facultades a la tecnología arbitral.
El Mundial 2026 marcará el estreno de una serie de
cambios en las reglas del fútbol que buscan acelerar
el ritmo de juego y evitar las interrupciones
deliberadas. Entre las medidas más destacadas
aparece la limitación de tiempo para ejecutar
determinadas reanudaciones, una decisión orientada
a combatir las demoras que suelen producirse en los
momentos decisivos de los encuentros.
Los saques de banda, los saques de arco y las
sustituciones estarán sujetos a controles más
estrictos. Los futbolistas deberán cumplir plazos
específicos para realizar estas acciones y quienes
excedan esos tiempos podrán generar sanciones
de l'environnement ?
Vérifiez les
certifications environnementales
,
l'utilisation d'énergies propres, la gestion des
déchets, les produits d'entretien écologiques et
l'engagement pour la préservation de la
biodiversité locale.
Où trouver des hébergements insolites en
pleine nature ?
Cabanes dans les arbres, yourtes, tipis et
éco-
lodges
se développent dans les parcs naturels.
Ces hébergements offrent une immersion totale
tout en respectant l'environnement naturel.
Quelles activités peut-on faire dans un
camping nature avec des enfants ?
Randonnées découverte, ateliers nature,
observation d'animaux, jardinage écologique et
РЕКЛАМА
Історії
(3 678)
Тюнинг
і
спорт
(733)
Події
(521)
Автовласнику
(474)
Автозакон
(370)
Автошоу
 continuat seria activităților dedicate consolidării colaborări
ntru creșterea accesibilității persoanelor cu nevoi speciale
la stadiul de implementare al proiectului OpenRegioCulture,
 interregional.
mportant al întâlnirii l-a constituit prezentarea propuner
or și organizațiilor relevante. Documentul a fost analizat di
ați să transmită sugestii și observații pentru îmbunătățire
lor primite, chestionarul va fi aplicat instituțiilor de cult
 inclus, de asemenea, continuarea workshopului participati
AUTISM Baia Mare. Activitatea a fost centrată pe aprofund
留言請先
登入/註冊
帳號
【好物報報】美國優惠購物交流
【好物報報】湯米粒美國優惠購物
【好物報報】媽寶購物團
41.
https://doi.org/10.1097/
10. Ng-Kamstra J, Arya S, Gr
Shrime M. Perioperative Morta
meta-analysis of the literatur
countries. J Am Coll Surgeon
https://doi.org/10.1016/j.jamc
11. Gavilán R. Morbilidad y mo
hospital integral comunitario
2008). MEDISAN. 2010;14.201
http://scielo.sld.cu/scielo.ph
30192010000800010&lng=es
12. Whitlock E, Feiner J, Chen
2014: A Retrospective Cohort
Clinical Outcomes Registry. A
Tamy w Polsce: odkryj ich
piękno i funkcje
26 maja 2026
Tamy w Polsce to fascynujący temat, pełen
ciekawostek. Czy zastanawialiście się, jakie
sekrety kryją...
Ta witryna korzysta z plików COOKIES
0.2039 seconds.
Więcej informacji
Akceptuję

• Job: Find and copy each line above that includes the string "para".

• Result:
aparece la limitación de tiempo para ejecutar
específicos para realizar estas acciones y quienes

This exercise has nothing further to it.